(EXERCISE INPUTS Opens)

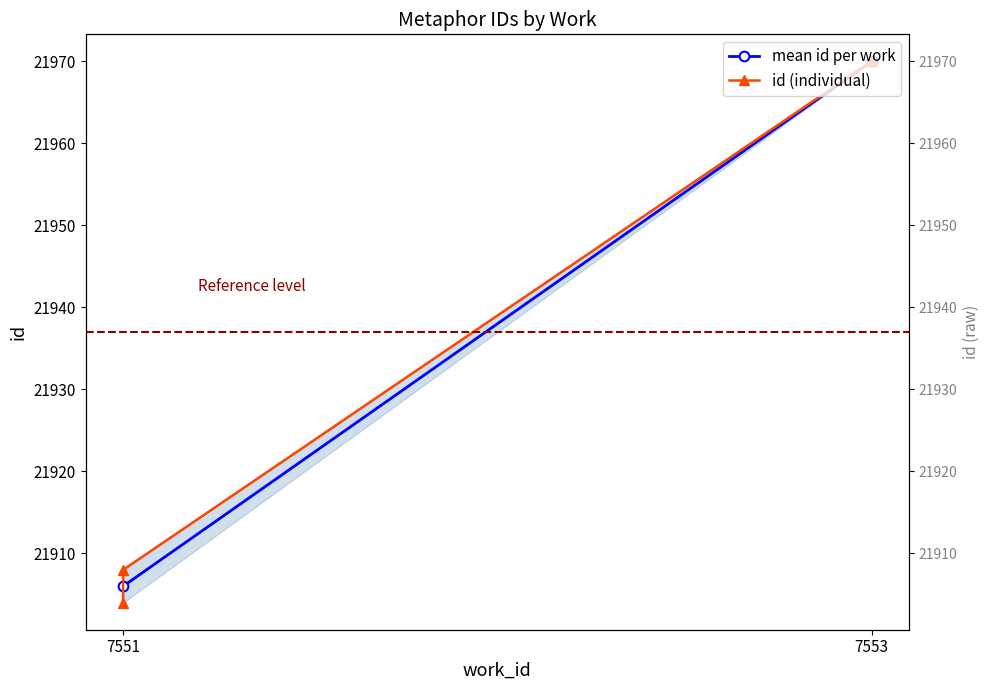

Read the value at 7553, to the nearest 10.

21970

(EXERCISE INPUTS Closes)
(EXERCISE INPUTS Opens)

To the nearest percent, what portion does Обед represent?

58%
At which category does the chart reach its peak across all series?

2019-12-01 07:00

(EXERCISE INPUTS Closes)

TASK STATEMENT:
Gather every line above that contains the string "does", treating uppercase and lowercase as different.

EXERCISE SOLUTION:
To the nearest percent, what portion does Обед represent?
At which category does the chart reach its peak across all series?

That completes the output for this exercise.